Although defense officials said the U.S. military footprint in Juba could be increased rapidly if necessary, experts said they did not see that happening, at least as part of any military operation extending beyond evacuation efforts.
“I would say that is extremely unlikely,” said Jason Mosely, a regional expert at the London-based Chatham House think tank.
AFRICOM also said its East Africa Response Force’s role is limited: provide security reinforcement to the U.S. Embassy in South Sudan as part of a State Department request for assistance with ”an ordered departure of Embassy personnel,” Benson said in a statement Monday. “U.S. military personnel have been dispatched only to support U.S. Embassy operations.”
During the past couple of years, the U.S. military has increased its activity in Africa, most notably in the form of air power during operations in Libya that resulted in the overthrow of Moammar Gadhafi in 2011 and providing airlift support to French troops fighting Islamic militants in Mali. However, outside of occasional counter-terrorism raids in places such as Somalia, the U.S. has generally been reluctant to insert troops into African hotspots.
The latest violence in South Sudan, caused by conflict between rival factions within the country’s military, appears to lack the type of broader threat that can trigger deeper U.S. military engagement.
President Barack Obama, who is monitoring the unrest while on family vacation in Hawaii, informed Congress on Sunday that he “may take further action to support the security of U.S. citizens, personnel and property, including our Embassy, in South Sudan,” according to a White House statement.
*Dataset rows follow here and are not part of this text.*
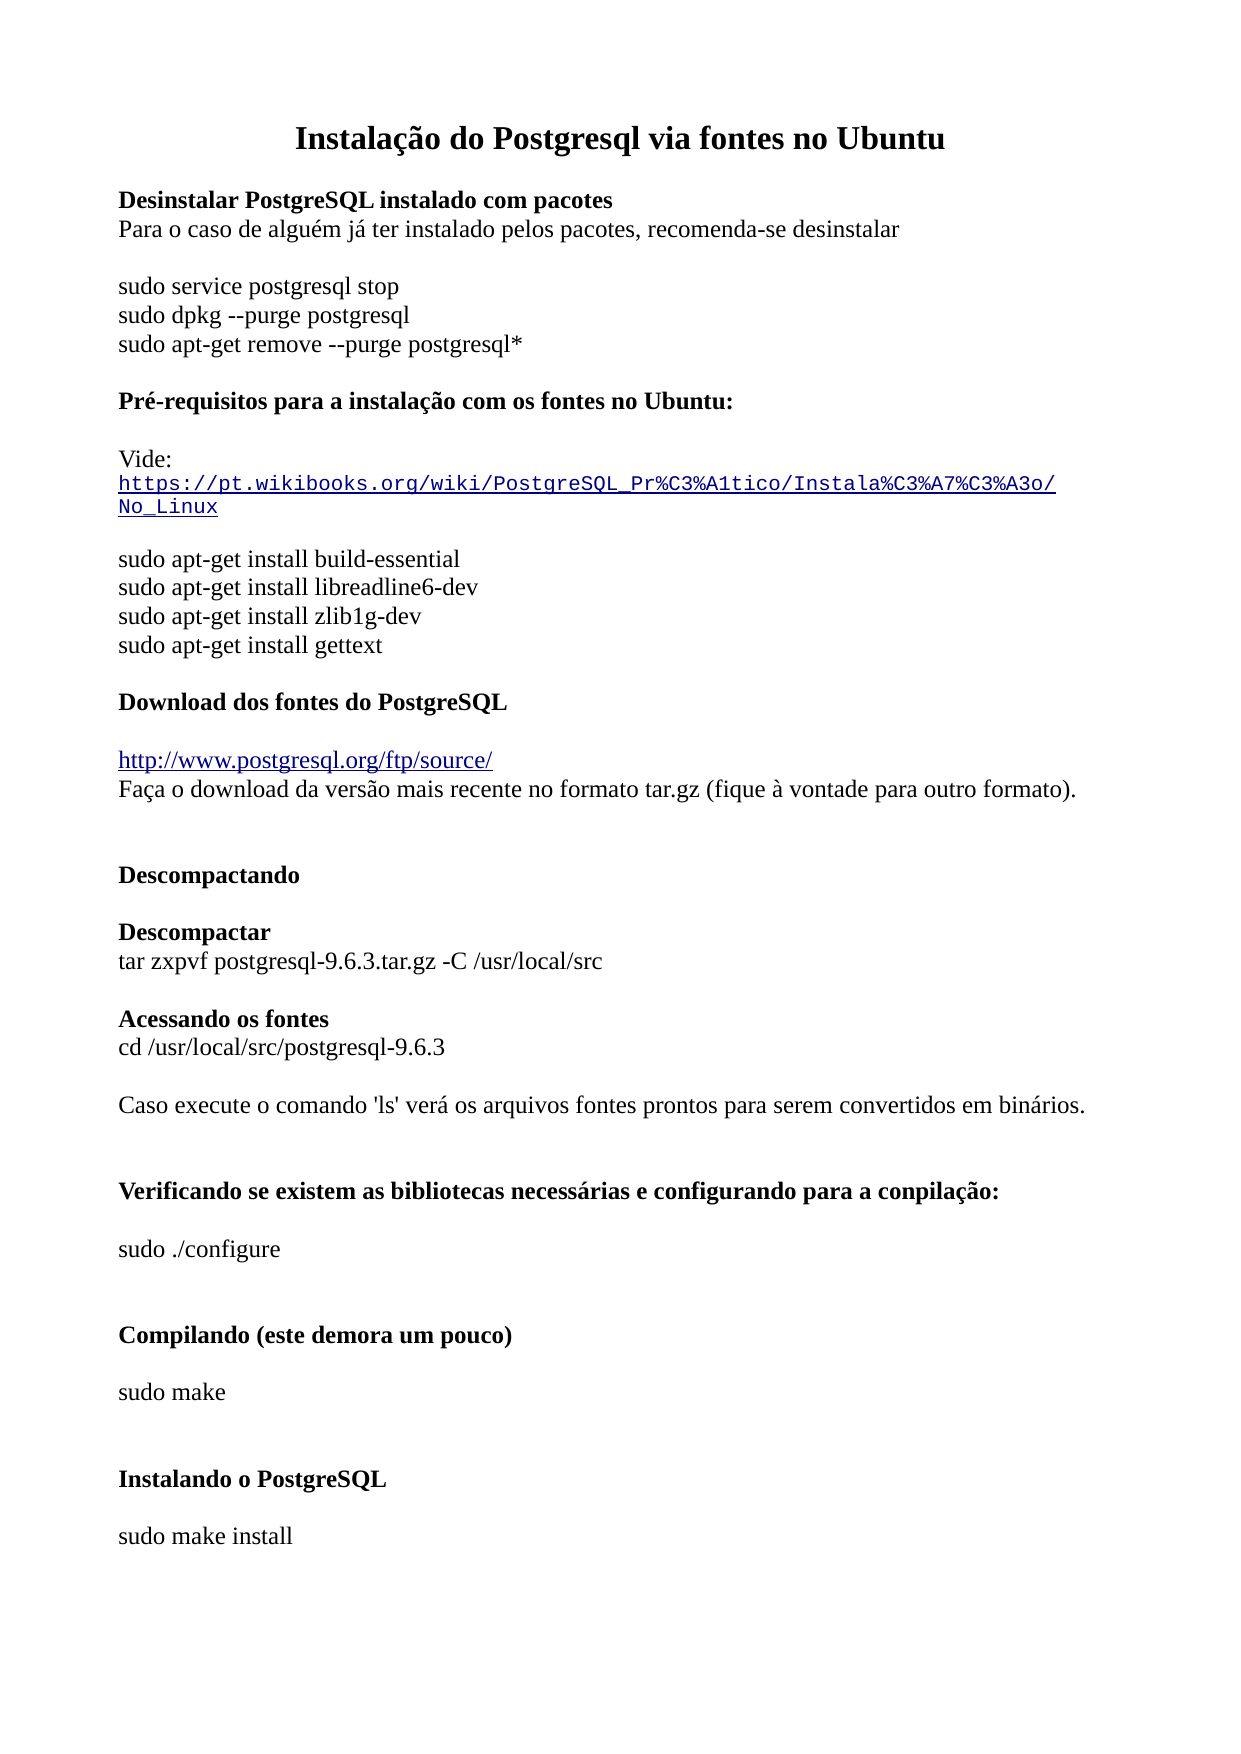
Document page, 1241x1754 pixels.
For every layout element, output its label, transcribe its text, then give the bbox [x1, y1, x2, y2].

text Descompactando [118, 860, 1122, 889]
text Caso execute o comando 'ls' verá os arquivos fontes prontos para serem convertidos em binários. [118, 1090, 1122, 1119]
text cd /usr/local/src/postgresql-9.6.3 [118, 1032, 1122, 1061]
text Descompactar [118, 917, 1122, 946]
text Verificando se existem as bibliotecas necessárias e configurando para a conpilação: [118, 1176, 1122, 1205]
text Para o caso de alguém já ter instalado pelos pacotes, recomenda-se desinstalar [118, 214, 1122, 243]
text sudo apt-get install build-essential sudo apt-get install libreadline6-dev sudo apt-get install zlib1g-dev sudo apt-get install gettext [118, 544, 1122, 659]
text tar zxpvf postgresql-9.6.3.tar.gz -C /usr/local/src [118, 946, 1122, 975]
text Acessando os fontes [118, 1004, 1122, 1032]
text Instalando o PostgreSQL [118, 1464, 1122, 1492]
text Pré-requisitos para a instalação com os fontes no Ubuntu: [118, 386, 1122, 444]
text Download dos fontes do PostgreSQL [118, 687, 1122, 716]
text sudo apt-get remove --purge postgresql* [118, 329, 1122, 358]
text sudo ./configure [118, 1234, 1122, 1262]
text Vide: [118, 444, 1122, 473]
text Instalação do Postgresql via fontes no Ubuntu [118, 118, 1122, 156]
text Compilando (este demora um pouco) [118, 1320, 1122, 1349]
text sudo make install [118, 1492, 1122, 1550]
text sudo dpkg --purge postgresql [118, 300, 1122, 329]
text https://pt.wikibooks.org/wiki/PostgreSQL_Pr%C3%A1tico/Instala%C3%A7%C3%A3o/No_Linux [118, 473, 1122, 520]
text http://www.postgresql.org/ftp/source/ [118, 745, 1122, 774]
text sudo service postgresql stop [118, 271, 1122, 300]
text Desinstalar PostgreSQL instalado com pacotes [118, 185, 1122, 214]
text sudo make [118, 1349, 1122, 1406]
text Faça o download da versão mais recente no formato tar.gz (fique à vontade para outro formato). [118, 774, 1122, 802]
Over the weekend, Secretary of State John Kerry called South Sudanese President Salva Kiir “to discuss ways to stop the violence in South Sudan,” according to the State Department. During that call, Kerry raised the issue of the safety of U.S. citizens.
As of Sunday, about 380 U.S. officials and private citizens had been evacuated along with 300 citizens of other countries, the State Department reported.